═════ THE INPUT ═════

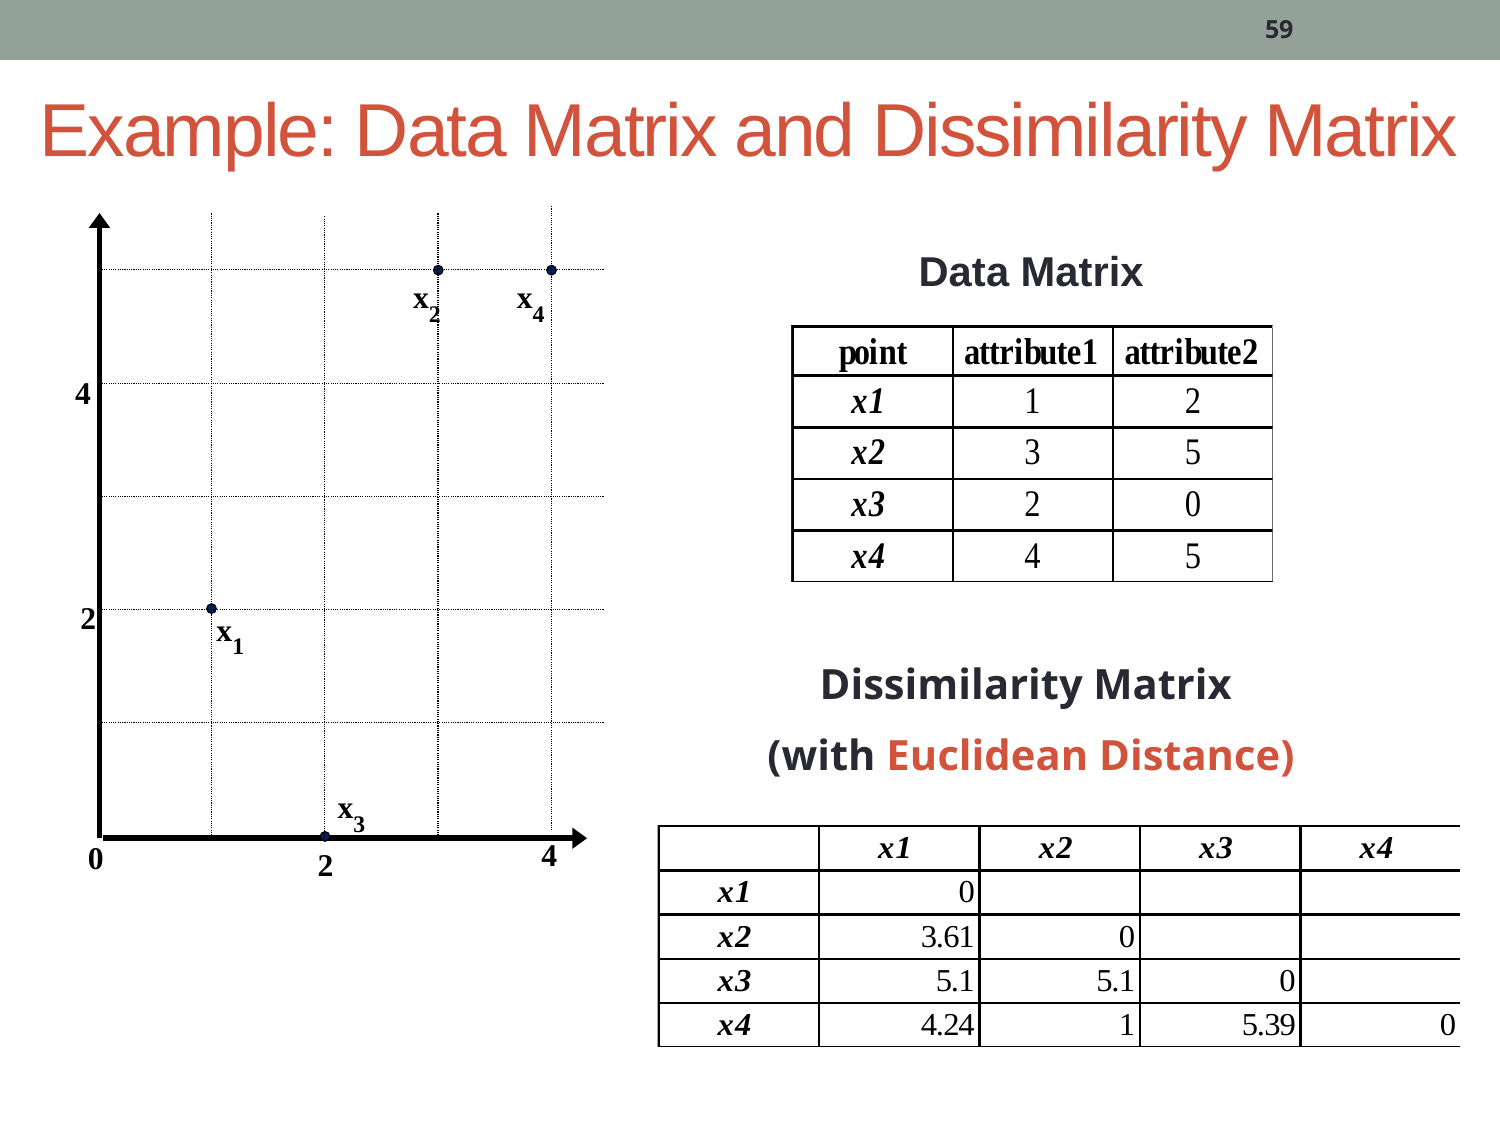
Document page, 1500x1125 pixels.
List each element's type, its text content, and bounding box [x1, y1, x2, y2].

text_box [791, 324, 1276, 585]
title Example: Data Matrix and Dissimilarity Matrix [24, 32, 1500, 220]
text_box Dissimilarity Matrix (with Euclidean Distance) [637, 650, 1425, 786]
text_box Data Matrix [762, 237, 1300, 303]
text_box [69, 199, 613, 888]
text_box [657, 824, 1463, 1050]
slide_number 59 [1250, 3, 1425, 32]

═════

* _TO-DO ITEM_
An exact copy of all the entries is required, and it must contain no pictures.

* _ANSWER_
Document page, 1500x1125 pixels.
List each element's type, its text content, and bounding box [x1, y1, x2, y2].

text_box [791, 324, 1276, 585]
title Example: Data Matrix and Dissimilarity Matrix [24, 32, 1500, 220]
text_box Dissimilarity Matrix (with Euclidean Distance) [637, 650, 1425, 786]
text_box Data Matrix [762, 237, 1300, 303]
text_box [69, 199, 613, 888]
text_box [657, 824, 1463, 1050]
slide_number 59 [1250, 3, 1425, 32]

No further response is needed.